Binh Duong Province hands over investment certificates to businesses
Although the amount of FDI capital attracted in the first five months was 16.3 percent lower than that in the same period last year, the increased disbursement reflected Vietnam’s attractiveness to foreign investors.
The second bright point is the strong increase in the number of projects and the amount of registered capital. Specifically, 395 projects registered capital increases totaling more than US$5.61 billion, up 15.5 percent in the number of projects and 45.4 percent in capital amount. Major groups continued to increase their investments in Vietnam. Samsung, for example, poured an additional US$920 million in its electro-mechanics project based in Thai Nguyen Province. Goertek increased investment in its electronics, network equipment and multimedia audio products manufacturing facilities in Bac Ninh, Nghe An and Hai Phong respectively by nearly US$306 million, US$260 million and US$127 million. JNTC, another Korean investor in Vietnam, also invested an additional US$163 million in its electronic component manufacturing facility in Phu Tho Province.
The third positive development in the first five months are the stock purchases by foreign investors, which totaled more than US$1.98 billion, up 51.6 percent year-on-year.
Many foreign companies have increased investment in Vietnam
Limitations and new prospects
Apart from positive assessments, problems in the Vietnamese investment environment include inadequate transport and industrial zone infrastructure, high logistics costs and underdeveloped support industries. Trang Bui, General Manager of Cushman & Wakefield Vietnam, said Vietnam should accelerate the implementation of infrastructure investment projects.
Vietnam still lacks access to major investors and groups in the world, as well as products and financial solutions which can help it effectively attract foreign capital.

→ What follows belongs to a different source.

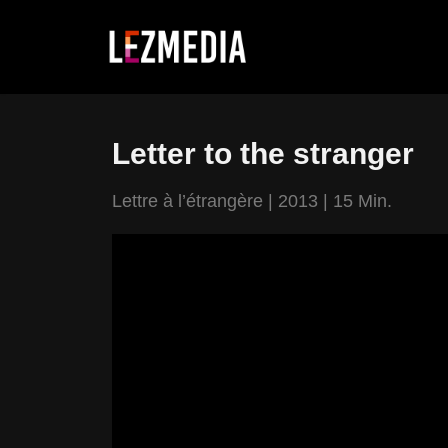
Zum
Inhalt
springen
Letter to the stranger
Lettre à l’étrangère | 2013 | 15 Min.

Nonetheless, Pao Jirakulpattana, Vice President at Warbung Pincus (Singapore), said among ASEAN countries, Vietnam interests foreign investors for its advantages in terms of geographical location, political stability, COVID-19 control ability and a high gross domestic product (GDP) growth rate.
According to Pao Jirakulpattana, Central Group and other major retailers of the Philippines are very interested in Vietnam, promising it opportunities to attract additional investment in this field.
Trang Bui affirmed that Vietnam not only attracts investors from Japan and the Republic of Korea but also interests European and American companies. She forecast this trend will continue in the time to come.
By May 2022, 34,898 FDI projects were ongoing in Vietnam with total registered capital of more than US$426.14 billion, 60.9 percent of which or US$259.31 billion had been disbursed.